A major limitation of the study is that our analytic sample may not be representative of the general population of children aged 5–10 years in the study setting, as ineligible children were sampled from households with SMC eligible children during the same. It is likely that the current estimates of receipt of SMC by ineligible children are overestimated given this consideration. As such, the findings may not have limited generalizability to the wider population of older children in the study setting or similar contexts. Another limitation is the survey’s reliance on self-reporting by caregivers for information about children’s receipt of SMC which are prone to social desirability and recall biases.

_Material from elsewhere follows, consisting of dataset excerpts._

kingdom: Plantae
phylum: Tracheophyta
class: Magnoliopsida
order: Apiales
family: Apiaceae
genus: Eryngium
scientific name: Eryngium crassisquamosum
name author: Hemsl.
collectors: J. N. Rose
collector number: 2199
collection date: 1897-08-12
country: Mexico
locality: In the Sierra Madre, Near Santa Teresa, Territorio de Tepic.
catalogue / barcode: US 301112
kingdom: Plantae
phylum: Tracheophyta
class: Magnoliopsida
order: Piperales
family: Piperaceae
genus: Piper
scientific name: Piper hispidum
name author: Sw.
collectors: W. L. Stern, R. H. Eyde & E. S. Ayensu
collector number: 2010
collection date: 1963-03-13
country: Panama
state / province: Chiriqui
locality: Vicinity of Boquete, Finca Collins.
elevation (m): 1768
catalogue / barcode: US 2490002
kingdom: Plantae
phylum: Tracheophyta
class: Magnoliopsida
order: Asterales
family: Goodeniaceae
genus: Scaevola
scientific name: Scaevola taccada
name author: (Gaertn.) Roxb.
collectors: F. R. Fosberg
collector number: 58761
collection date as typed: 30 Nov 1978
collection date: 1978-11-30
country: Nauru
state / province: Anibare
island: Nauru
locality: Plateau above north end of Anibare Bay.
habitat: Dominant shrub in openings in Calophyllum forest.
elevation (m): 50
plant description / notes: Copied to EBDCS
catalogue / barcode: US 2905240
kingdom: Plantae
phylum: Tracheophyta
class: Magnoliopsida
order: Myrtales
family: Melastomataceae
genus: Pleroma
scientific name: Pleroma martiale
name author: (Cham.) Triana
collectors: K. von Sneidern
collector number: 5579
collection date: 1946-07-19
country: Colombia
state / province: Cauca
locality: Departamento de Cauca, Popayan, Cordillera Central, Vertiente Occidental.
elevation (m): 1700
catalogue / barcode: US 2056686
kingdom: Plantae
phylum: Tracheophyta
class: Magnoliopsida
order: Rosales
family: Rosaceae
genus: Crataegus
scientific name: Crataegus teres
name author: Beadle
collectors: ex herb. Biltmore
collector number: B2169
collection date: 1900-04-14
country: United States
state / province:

Implications for further research
Given these limitations, future assessments should consider a more representative sample of older children by sampling from households irrespective of whether they have SMC-eligible children or not. Further quantitative studies may need to assess factors influencing administration of SMC to age-ineligible children from the perspectives of other stakeholders such as community distributors. The findings also underscore the need for qualitative studies to explore and more deeply understand the individual and contextual factors associated with the administration of SMC medicines to children who are ineligible to receive the medicines. Furthermore, future research may also be needed to assess the impact of such occurrences on SMC coverage, adherence to the full three-day course, effectiveness, cost-effectiveness, and the prevalence of resistance markers.